Multidimensional Spectroscopy Reveals Hidden Information

Motivation

Multidimensional spectroscopy enables direct measurement of dynamical processes in molecules. A single 2D spectrum tells a much richer story than the corresponding linear one, and the ways in which the 2D spectra change reveal chemical information about reactions, relaxation and interactions with the surroundings. 

The lineshape tilt towards the frequency diagonal indicates there is inhomogeneous broadening and some frequency memory at early delay time (200 fs). By 10 ps, solvation dynamics has washed away that frequency memory, leading to a symmetrical linesh…

The lineshape tilt towards the frequency diagonal indicates there is inhomogeneous broadening and some frequency memory at early delay time (200 fs). By 10 ps, solvation dynamics has washed away that frequency memory, leading to a symmetrical lineshape.
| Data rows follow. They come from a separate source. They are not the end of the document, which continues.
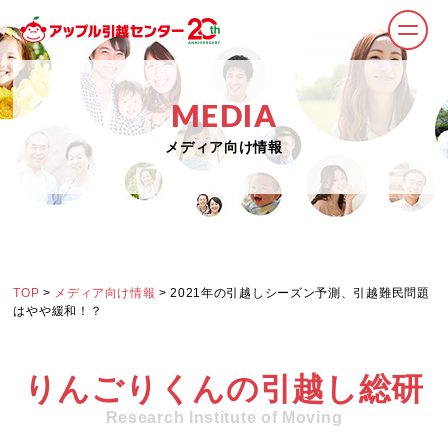
MEDIA
メディア向け情報
TOP
>
メディア向け情報
> 2021年の引越しシーズン予測、引越難民問題
はやや緩和！？
りんごりくんの引越し総研
Research Institute of Moving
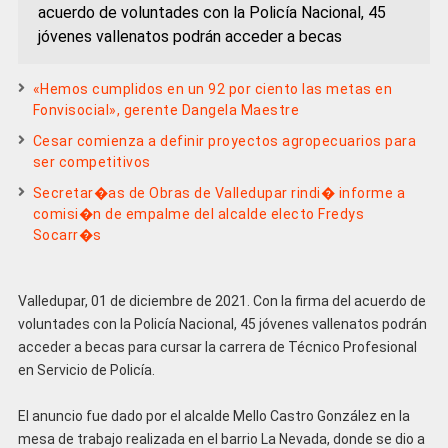
acuerdo de voluntades con la Policía Nacional, 45
jóvenes vallenatos podrán acceder a becas
«Hemos cumplidos en un 92 por ciento las metas en
Fonvisocial», gerente Dangela Maestre
Cesar comienza a definir proyectos agropecuarios para
ser competitivos
Secretar�as de Obras de Valledupar rindi� informe a
comisi�n de empalme del alcalde electo Fredys
Socarr�s
Valledupar, 01 de diciembre de 2021. Con la firma del acuerdo de
voluntades con la Policía Nacional, 45 jóvenes vallenatos podrán
acceder a becas para cursar la carrera de Técnico Profesional
en Servicio de Policía.
El anuncio fue dado por el alcalde Mello Castro González en la
mesa de trabajo realizada en el barrio La Nevada, donde se dio a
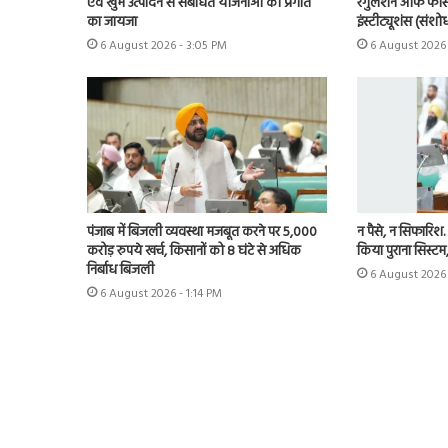
एवं खुंभ उत्पादन से संबंधित योजनाओं की प्रगति
रेगुलेशन ऑफ फी
का जायजा
इंस्टीट्यूशंस (सं
6 August 2026 - 3:05 PM
6 August 2026 
पंजाब में बिजली व्यवस्था मजबूत करने पर 5,000
न पैसे, न सिफारिश…
करोड़ रुपये खर्च, किसानों को 8 घंटे से अधिक
किया पुराना सिस्ट
निर्बाध बिजली
6 August 2026 
6 August 2026 - 1:14 PM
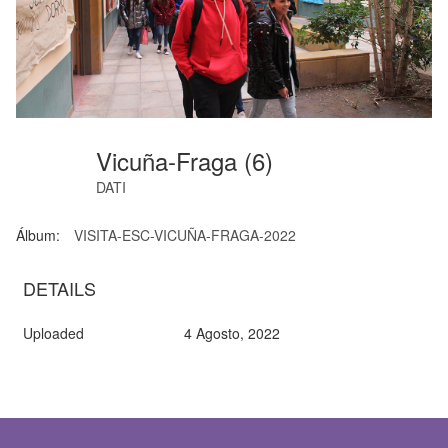
Vicuña-Fraga (6)
DATI
Álbum:
VISITA-ESC-VICUÑA-FRAGA-2022
DETAILS
Uploaded
4 Agosto, 2022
These are general features in 2D spectroscopy.

Pulse Sequence

Although the formal underlying theory is rather complicated, the essential information provided by multidimensional spectroscopy is simple. We break the measurement into two periods—an excitation and a detection—with a waiting time period in between. The amplitude of the signal is plotted in a 2D contour map which basically tells us the amount of signal at a particular detection frequency, given excitation at a particular frequency.

Dynamics: Spectral Diffusion

Most spectral bands in condensed phases are broadened more than they are in the gas phase. Much of this broadening is due to slightly different microscopic environments that cause frequency variations. We call this effect "inhomogeneous broadening" and whereas it is an inconvenience in 1D spectra, it can actually be quite useful in 2D spectroscopy. Since we can correlate excitation and detection frequencies, at early times, before the excited molecules have any chance to move, their excited and detected frequencies will be inhomogeneously distributed, but they will also be correlated. This correlation leads to tilted line shapes like the one above on the left. Because the molecules constantly undergo random fluctuations, as we increase the waiting time between excitation and detection, the initial frequency correlation will be lost. Eventually there will be no correlation, and the molecules will have lost any memory of their initial frequencies. The time scale for this "spectral diffusion" through frequency space is a key observable quantity in 2D spectroscopy.

For example, notice the first spectrum on the page, it is slightly elongated along the frequency diagonal for a short waiting time of 0.2 ps. At later waiting times, 10 ps in the case of the spectrum on the right, the correlation is gone. This spectrum is typical for a 2D-IR experiment, though it happens to belong to a metal carbonyl complex Mn2(CO)10 in methanol solution. We use the time scale for the frequency memory loss to probe a wide range of dynamical environments ranging from protein hydration to photocatalysis.

Structure and Assignment: Cross Peaks

Similar to 2D NMR, in 2D optical spectroscopy, coupled transitions are typically connected by cross peaks in the 2D spectrum. Since cross peaks can only come from transitions on the same type of molecule, it is possible to assign spectra containing mixtures of species, effectively performing an ultrafast separation. If the species interconvert on a fast (<10-20 ps) time scale, it can be possible to monitor the equilibrium chemical exchange using 2D-IR spectroscopy.

In the case above, we are showing a spectrum for an unusual metal carbonyl complex, Co2(CO)8, which exists as three structural isomers at room temperature. All three have distinct infrared spectra, but since cross peaks can only arise from individual isomers, we can easily assign the congested 1D spectrum using the cross peaks to identify which transtions belonging to a given isomer.

It turns out that these isomers also interconvert on a ~10 ps time scale, and we were able to track this process using 2D-IR chemical exchange spectroscopy, including a detailed investigation of the temperature and solvent viscosity dependence of the interconversion kinetics.